In principle she can, because the researchers have made their database public. This will allow others to explore the huge number of potential questions it suggests, not just about word use but about cultural history. Michel and colleagues offer two such examples, concerned with fame and censorship.

They say that actors reach their peak of fame, as recorded in references to names, around the age of 30, while writers take a decade longer but achieve a higher peak. ‘Science is a poor route to fame’, they say. Physicists and biologists who achieve fame do so only late in life, while ‘even at their peak, mathematicians tend not to be appreciated by the public.’

Nation-specific subsets of the data can show how references to ideas, events or people drop out of sight due to state suppression. For example, the Jewish artist Marc Chagall virtually disappears from German writings in 1936-1944 (while remaining prominent in the English language), and ‘Trotsky’ and ‘Tiananmen Square’ similarly vanish in Russian and Chinese works respectively. The authors also look at trends in references to feminism, God, diet and evolution.

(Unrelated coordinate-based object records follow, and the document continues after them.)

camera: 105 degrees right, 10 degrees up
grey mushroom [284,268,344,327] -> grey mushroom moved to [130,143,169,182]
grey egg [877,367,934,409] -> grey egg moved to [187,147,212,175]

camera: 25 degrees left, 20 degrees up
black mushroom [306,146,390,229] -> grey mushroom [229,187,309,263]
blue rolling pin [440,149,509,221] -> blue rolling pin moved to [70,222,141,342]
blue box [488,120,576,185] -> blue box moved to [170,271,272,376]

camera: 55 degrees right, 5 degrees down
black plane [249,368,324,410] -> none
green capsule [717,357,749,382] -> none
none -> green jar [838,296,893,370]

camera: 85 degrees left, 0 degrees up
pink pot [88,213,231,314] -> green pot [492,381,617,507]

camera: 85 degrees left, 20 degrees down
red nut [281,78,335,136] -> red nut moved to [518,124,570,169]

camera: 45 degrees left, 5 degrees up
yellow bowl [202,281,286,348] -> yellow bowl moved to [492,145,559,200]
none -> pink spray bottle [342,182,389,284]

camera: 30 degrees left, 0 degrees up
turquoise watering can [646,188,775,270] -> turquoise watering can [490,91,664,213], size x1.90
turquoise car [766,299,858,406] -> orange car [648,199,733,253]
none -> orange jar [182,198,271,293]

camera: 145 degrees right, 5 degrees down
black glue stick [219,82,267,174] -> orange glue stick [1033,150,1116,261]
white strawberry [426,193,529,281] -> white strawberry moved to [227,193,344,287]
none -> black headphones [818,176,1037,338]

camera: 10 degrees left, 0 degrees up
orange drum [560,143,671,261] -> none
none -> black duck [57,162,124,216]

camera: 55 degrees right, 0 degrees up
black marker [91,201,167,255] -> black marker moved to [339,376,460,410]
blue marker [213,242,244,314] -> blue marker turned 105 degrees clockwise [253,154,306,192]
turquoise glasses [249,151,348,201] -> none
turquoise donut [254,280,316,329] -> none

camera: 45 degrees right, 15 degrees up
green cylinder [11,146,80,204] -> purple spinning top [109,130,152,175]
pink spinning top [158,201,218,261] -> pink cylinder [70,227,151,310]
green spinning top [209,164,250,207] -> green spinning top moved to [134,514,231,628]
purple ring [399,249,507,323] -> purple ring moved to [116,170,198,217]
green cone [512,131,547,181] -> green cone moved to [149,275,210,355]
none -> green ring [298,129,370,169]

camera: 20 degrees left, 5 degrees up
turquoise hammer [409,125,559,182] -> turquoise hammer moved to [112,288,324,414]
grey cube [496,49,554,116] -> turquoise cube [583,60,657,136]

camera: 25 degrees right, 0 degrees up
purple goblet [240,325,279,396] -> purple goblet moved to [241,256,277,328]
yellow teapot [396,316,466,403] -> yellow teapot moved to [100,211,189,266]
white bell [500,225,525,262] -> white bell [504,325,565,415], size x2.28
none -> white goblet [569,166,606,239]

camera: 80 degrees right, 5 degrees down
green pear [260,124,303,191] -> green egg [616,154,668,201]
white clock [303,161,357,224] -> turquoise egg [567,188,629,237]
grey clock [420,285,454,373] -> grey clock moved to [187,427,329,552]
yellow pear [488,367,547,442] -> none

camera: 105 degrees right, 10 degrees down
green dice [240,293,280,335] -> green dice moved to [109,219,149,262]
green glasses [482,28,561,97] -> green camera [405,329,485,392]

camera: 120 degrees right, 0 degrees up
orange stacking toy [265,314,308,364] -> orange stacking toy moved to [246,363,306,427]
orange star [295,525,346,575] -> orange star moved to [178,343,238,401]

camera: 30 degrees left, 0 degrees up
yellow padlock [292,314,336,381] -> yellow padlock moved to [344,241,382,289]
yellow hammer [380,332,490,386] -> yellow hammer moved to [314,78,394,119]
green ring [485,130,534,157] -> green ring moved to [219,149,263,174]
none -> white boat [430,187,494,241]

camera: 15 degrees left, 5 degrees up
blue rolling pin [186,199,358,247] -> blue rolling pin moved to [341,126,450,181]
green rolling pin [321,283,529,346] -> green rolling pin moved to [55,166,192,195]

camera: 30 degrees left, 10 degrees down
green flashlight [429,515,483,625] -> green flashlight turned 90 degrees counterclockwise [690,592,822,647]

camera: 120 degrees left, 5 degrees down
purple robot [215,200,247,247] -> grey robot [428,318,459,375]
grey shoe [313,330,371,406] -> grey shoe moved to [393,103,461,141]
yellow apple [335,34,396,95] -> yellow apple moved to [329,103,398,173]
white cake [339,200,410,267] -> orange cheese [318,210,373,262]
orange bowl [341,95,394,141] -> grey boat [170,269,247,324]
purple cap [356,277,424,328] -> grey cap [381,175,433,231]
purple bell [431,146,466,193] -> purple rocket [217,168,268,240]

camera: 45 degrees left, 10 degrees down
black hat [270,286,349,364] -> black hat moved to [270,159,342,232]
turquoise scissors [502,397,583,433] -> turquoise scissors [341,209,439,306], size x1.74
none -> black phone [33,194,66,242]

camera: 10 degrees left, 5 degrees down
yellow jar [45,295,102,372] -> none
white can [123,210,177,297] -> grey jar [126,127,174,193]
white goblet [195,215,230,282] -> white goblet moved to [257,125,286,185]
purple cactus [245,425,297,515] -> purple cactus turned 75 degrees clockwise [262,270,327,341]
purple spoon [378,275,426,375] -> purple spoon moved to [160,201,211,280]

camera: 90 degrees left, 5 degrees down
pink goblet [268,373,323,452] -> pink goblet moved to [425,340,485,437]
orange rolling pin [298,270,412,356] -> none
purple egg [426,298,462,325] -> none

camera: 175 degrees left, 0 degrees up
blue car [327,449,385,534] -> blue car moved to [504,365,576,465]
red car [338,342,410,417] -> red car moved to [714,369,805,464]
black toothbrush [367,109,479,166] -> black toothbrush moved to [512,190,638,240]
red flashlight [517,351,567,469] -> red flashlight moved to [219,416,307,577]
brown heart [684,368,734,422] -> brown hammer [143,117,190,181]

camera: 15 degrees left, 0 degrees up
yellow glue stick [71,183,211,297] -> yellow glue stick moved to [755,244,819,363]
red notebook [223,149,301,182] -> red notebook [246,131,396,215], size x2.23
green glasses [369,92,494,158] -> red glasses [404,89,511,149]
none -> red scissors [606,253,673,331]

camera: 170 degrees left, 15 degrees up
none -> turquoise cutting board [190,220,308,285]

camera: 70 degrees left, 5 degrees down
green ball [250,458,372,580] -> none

‘The ability, via modern technology, to look at just so much at once really opens horizons’, says Embleton. However, Hudson cautions that making effective use of such a resource will require skill and judgement, not just number-crunching.

‘How this quantitative evidence is generated – in response to what questions – and how it is interpreted are the most important factors in forming conclusions’, she says. ‘Quantitative evidence of this kind must always address suitably framed general questions, and employed alongside qualitative evidence and reasoning, or it will not be worth a great deal.’

Reference
1. Michel, J.-B. et al. Science doi:10.1126/science.1199644.

3 comments:

William said...

‘It smacks too much of ‘freakonomics’, and both terms smack of amateur sociology.’

Ouch!

This is a fun toy indeed.

Interesting finds,

1. More political books when liberals are in office?
http://ngrams.googlelabs.com/graph?content=Liberal%2Cliberal%2C+Conservative%2C+conservative&year_start=1920&year_end=2008&corpus=0&smoothing=3

2. I predict a reversal...
http://ngrams.googlelabs.com/graph?content=Economics%2C+economics&year_start=1920&year_end=2008&corpus=0&smoothing=3

3. Keep fighting the Good Fight, Goldacre
http://ngrams.googlelabs.com/graph?content=Homeopathy%2C+homeopathy&year_start=1920&year_end=2008&corpus=0&smoothing=3

3. The Harry Potter Effect
http://ngrams.googlelabs.com/graph?content=Wizard%2C+wizard&year_start=1920&year_end=2008&corpus=0&smoothing=3

Alright, I'm done. This thing is going to waste so much of my time in the foreseeable future. And to think, I was about to start Chapter 10 of The Music Instinct.

William said...

And yes, I am incapable of counting to four.

Philip Ball said...

That's very neat William. I am not going to go there and start looking, or I'll never come away. But what a resource.

Chapter 10 is the one I liked best. Hope you enjoy it.